Material for this exercise ->

╔══

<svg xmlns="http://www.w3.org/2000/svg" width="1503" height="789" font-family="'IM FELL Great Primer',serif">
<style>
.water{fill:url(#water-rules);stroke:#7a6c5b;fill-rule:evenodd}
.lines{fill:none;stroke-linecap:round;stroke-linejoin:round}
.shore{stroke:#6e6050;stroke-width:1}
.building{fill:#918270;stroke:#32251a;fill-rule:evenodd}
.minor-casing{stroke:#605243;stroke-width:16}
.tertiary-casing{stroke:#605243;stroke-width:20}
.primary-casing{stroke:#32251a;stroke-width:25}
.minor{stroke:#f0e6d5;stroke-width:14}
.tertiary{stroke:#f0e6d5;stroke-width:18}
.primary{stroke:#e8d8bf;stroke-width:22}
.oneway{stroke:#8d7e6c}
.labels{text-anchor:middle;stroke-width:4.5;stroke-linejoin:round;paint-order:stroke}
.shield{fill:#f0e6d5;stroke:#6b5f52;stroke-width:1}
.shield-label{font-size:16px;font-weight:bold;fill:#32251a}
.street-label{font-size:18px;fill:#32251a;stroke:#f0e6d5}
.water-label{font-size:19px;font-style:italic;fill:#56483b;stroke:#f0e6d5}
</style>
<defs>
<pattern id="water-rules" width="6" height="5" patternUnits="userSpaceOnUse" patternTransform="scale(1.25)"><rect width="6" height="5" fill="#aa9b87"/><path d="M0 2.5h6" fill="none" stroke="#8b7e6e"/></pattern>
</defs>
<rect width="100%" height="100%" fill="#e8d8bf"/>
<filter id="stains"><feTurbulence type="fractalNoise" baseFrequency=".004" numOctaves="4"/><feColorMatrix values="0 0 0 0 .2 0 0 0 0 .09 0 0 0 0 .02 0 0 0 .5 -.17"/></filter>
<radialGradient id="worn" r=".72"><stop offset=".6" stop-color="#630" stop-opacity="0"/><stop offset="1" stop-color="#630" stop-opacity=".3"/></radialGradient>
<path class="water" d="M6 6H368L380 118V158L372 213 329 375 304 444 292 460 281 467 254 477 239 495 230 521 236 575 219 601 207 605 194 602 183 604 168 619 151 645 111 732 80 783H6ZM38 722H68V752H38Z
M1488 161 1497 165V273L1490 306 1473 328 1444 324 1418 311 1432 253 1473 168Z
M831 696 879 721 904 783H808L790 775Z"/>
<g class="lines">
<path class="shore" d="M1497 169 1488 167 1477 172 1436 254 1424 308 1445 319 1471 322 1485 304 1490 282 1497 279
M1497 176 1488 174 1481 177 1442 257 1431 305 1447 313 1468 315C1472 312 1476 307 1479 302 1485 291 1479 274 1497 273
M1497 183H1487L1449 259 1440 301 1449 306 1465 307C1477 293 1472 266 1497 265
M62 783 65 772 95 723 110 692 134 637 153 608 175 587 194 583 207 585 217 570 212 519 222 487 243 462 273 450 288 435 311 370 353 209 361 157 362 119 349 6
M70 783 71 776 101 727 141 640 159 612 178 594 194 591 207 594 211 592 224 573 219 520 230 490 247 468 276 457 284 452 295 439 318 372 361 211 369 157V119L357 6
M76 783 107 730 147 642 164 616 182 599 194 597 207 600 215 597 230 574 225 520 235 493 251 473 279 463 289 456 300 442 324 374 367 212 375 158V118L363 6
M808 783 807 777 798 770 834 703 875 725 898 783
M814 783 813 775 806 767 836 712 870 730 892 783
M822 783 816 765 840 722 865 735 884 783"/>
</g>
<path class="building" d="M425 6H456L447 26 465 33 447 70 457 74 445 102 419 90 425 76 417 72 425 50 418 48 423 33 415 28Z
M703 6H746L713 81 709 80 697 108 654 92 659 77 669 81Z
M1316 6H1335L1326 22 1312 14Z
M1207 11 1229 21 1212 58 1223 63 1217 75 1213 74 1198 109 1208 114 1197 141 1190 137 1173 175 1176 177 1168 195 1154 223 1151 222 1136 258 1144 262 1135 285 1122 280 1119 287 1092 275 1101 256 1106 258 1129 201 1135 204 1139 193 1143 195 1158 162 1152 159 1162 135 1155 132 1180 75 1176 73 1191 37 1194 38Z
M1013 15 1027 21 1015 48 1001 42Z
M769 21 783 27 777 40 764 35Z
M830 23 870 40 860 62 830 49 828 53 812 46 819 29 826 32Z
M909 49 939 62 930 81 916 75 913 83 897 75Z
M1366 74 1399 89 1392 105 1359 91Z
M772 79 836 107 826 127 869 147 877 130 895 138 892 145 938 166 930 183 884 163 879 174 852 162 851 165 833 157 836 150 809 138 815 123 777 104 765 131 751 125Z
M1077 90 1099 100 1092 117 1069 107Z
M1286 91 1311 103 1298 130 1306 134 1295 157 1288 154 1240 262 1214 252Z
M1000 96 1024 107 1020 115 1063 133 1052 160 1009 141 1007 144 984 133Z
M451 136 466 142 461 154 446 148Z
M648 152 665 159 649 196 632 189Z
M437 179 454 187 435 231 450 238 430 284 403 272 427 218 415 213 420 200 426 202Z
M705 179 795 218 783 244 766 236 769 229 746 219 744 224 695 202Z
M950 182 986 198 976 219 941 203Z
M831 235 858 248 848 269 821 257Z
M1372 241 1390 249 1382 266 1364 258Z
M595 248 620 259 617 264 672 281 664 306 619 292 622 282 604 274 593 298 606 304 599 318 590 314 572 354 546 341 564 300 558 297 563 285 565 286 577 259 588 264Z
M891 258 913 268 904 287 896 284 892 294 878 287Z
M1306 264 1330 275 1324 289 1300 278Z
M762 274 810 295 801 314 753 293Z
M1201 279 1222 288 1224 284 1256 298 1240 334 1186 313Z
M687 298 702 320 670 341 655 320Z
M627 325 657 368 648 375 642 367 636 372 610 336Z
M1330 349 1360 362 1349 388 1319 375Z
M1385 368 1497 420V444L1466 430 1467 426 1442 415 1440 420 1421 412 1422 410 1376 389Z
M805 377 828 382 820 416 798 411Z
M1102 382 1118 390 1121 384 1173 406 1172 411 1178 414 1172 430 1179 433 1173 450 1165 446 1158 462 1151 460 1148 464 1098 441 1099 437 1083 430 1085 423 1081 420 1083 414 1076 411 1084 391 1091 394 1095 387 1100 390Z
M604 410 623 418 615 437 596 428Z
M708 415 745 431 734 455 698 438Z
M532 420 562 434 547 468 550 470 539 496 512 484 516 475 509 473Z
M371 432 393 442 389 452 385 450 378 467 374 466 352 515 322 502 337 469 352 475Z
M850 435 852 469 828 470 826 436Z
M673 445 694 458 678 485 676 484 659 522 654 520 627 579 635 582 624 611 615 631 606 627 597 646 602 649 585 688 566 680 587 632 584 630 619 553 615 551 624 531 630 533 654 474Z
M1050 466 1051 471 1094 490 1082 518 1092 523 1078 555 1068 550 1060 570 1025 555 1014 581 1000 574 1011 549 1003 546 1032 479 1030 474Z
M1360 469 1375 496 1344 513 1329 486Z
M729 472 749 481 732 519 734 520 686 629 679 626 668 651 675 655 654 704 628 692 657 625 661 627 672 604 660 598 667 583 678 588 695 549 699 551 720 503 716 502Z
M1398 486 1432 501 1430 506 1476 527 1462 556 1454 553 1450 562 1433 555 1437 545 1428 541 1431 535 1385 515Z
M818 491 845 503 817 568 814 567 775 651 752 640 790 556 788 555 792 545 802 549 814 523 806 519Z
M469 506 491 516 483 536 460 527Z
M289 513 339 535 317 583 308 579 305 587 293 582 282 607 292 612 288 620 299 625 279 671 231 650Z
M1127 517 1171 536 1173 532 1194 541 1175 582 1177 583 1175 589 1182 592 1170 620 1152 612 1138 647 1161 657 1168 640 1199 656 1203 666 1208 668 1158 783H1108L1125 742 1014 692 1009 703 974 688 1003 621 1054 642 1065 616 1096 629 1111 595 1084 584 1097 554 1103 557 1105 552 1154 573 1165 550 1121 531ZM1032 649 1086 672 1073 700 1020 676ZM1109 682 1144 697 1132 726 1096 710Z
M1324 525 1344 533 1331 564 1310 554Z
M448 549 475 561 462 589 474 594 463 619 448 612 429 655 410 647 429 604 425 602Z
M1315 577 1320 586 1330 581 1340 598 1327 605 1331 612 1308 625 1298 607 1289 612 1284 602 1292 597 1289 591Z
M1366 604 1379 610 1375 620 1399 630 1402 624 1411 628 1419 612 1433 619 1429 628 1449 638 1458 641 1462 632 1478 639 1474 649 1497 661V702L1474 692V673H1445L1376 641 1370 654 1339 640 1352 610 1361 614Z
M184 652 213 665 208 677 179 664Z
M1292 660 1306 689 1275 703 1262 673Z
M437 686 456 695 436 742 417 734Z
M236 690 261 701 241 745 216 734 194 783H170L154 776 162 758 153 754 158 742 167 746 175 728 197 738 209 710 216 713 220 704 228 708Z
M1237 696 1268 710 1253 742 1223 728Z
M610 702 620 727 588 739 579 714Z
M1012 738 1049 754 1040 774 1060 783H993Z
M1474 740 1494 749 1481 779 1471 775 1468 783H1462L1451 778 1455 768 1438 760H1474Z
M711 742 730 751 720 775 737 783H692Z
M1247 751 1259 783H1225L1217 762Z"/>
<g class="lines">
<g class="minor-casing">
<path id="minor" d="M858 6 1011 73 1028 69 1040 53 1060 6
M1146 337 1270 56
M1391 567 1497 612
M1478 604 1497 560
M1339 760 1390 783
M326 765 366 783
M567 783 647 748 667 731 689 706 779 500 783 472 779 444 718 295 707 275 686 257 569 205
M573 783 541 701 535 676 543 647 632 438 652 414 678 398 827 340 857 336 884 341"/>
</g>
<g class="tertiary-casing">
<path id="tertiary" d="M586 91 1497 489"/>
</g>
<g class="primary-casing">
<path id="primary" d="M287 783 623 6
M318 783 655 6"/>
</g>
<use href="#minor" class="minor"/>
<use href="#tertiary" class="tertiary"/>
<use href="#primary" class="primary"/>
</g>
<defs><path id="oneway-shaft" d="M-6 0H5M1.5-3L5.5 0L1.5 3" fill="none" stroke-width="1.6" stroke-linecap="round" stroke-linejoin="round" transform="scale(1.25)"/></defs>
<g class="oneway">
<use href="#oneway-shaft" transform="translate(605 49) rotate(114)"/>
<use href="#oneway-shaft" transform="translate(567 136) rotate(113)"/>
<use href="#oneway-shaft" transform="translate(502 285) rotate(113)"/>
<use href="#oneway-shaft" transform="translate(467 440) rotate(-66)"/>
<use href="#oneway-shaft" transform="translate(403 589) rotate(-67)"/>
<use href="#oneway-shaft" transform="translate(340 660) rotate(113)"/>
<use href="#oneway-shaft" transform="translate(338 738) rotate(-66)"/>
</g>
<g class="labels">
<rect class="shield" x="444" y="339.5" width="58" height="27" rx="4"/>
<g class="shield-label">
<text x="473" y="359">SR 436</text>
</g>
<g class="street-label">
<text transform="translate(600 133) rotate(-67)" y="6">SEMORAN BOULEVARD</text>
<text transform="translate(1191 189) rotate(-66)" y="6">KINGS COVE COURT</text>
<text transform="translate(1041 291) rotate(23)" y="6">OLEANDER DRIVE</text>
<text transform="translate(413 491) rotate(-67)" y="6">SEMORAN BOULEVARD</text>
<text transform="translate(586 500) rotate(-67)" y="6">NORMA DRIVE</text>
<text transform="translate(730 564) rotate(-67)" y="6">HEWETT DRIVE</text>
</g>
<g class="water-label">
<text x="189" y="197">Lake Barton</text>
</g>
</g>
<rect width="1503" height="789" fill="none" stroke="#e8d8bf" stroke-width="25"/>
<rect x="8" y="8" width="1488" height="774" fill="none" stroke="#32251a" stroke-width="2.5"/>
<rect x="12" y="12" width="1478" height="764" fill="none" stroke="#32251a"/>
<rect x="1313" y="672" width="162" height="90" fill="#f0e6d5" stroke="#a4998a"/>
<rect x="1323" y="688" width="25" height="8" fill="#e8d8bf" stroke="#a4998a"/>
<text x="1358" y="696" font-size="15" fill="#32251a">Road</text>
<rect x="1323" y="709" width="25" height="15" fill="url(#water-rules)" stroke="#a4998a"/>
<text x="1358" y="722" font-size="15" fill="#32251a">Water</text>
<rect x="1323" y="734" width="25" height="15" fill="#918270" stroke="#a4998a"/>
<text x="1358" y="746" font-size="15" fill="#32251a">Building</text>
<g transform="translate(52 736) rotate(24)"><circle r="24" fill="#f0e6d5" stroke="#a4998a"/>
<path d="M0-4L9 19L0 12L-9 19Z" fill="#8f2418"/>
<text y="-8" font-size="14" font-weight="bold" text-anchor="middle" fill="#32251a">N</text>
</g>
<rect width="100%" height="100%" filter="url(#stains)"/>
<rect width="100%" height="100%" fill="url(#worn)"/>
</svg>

╚══
╔══

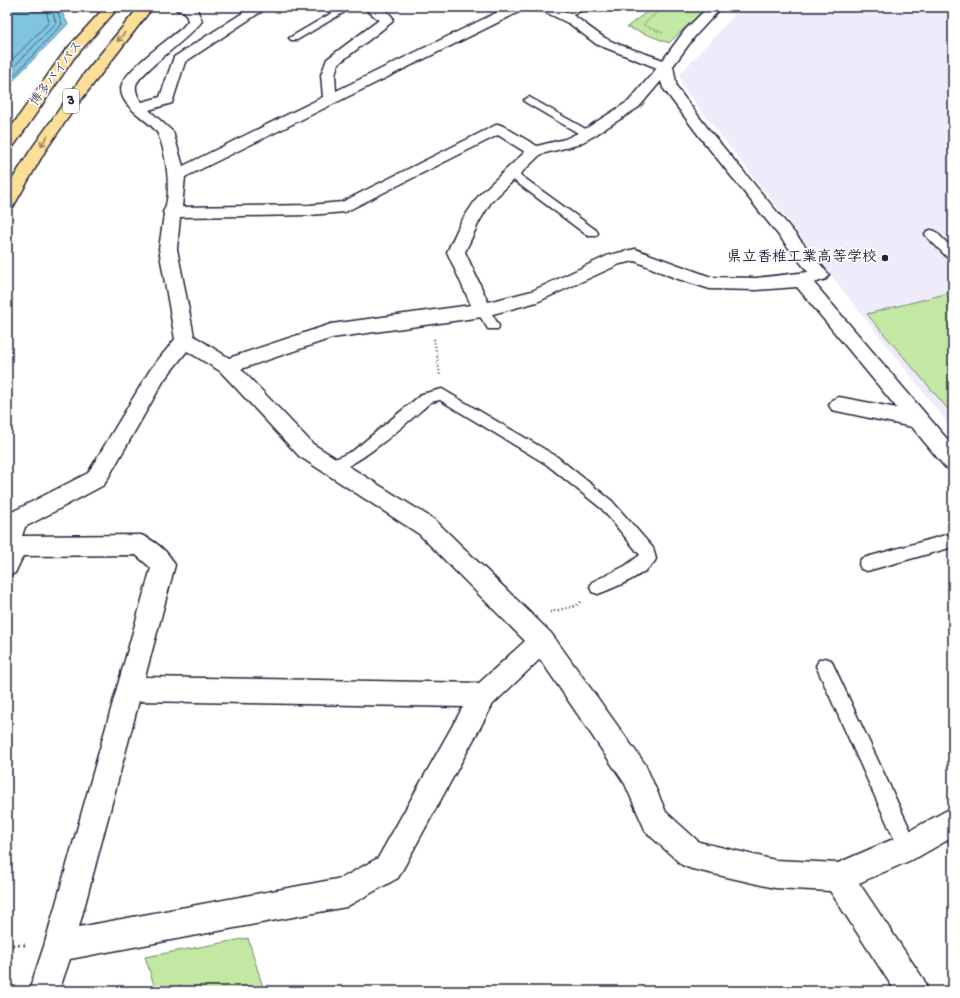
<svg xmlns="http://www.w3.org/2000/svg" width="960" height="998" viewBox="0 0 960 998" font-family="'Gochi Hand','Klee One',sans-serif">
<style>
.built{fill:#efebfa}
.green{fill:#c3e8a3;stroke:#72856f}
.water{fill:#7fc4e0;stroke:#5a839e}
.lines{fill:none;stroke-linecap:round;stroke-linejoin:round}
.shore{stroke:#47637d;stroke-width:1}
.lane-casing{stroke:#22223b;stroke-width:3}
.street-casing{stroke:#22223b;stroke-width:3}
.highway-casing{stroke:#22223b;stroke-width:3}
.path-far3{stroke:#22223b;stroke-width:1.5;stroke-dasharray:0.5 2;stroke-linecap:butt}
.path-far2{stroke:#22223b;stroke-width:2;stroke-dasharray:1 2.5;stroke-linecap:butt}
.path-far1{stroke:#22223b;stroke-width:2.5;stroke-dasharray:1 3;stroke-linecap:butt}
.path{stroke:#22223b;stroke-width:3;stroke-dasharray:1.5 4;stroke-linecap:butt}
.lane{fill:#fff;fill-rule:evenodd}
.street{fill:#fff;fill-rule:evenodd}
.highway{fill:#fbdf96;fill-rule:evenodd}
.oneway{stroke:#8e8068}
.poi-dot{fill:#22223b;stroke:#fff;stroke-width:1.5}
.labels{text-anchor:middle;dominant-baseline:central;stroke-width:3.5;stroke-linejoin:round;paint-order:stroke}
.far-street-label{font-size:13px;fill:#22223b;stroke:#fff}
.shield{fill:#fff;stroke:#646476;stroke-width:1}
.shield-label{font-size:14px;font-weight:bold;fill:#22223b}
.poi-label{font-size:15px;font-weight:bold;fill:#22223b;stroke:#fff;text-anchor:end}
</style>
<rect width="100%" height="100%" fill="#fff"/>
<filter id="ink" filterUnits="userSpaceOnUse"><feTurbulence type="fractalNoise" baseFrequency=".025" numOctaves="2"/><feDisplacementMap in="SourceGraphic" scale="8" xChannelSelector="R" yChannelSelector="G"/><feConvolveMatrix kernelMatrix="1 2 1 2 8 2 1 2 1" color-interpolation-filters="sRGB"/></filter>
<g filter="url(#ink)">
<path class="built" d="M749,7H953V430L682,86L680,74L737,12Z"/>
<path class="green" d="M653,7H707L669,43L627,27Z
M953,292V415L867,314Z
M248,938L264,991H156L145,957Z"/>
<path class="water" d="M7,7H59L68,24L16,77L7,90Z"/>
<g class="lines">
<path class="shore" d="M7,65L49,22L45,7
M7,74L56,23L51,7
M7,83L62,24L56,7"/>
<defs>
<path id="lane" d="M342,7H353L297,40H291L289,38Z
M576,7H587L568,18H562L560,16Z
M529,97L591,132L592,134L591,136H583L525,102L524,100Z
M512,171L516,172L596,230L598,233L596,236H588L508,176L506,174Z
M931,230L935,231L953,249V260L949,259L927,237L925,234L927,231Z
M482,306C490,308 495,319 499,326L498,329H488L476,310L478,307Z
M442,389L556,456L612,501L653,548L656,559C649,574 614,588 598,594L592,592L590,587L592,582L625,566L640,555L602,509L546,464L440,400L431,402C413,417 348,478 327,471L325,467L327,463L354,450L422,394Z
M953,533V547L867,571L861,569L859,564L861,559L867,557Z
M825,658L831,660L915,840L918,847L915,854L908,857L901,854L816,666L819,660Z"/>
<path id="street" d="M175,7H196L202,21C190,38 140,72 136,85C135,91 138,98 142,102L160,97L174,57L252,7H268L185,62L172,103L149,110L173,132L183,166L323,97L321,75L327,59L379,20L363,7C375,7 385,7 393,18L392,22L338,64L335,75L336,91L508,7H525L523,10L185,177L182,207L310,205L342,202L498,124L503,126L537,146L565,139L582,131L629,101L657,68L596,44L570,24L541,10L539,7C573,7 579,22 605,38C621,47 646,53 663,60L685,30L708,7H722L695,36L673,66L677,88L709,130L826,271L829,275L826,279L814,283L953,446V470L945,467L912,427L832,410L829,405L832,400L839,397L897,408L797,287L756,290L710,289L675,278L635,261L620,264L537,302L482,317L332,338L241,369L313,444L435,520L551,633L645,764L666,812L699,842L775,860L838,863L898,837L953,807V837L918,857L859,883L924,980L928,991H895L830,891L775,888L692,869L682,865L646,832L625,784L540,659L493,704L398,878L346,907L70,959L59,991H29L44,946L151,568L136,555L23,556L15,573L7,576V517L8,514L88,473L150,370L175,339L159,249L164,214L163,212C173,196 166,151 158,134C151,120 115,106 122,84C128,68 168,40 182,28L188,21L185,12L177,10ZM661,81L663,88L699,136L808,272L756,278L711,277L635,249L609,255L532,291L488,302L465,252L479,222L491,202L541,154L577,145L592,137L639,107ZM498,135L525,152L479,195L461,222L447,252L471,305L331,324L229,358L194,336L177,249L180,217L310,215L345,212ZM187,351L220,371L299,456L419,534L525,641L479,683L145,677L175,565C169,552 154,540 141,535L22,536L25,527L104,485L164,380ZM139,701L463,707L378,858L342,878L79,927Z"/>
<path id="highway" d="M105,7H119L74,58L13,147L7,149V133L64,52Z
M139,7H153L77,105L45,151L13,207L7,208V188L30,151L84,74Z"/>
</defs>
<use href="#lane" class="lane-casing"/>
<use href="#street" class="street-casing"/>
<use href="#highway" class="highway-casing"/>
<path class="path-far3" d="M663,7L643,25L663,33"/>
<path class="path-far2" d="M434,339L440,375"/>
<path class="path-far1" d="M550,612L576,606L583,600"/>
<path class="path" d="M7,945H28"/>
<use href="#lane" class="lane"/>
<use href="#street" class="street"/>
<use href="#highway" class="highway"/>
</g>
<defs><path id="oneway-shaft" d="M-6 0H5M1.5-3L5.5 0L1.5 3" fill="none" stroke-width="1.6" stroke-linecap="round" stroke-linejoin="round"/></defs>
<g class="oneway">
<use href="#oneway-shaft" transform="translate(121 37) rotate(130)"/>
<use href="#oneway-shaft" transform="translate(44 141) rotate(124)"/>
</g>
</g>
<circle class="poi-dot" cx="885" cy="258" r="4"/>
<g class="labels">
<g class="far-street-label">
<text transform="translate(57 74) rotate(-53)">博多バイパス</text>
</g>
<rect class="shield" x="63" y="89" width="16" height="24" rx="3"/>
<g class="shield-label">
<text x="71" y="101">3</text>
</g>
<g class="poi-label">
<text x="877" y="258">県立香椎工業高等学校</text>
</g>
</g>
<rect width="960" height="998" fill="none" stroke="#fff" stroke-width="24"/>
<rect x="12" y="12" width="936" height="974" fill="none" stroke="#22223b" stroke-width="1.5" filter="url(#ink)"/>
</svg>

╚══

Work item ->
Please say how many lines of the records contain the word "numOctaves", giving the number by itself.

Written reply ->
2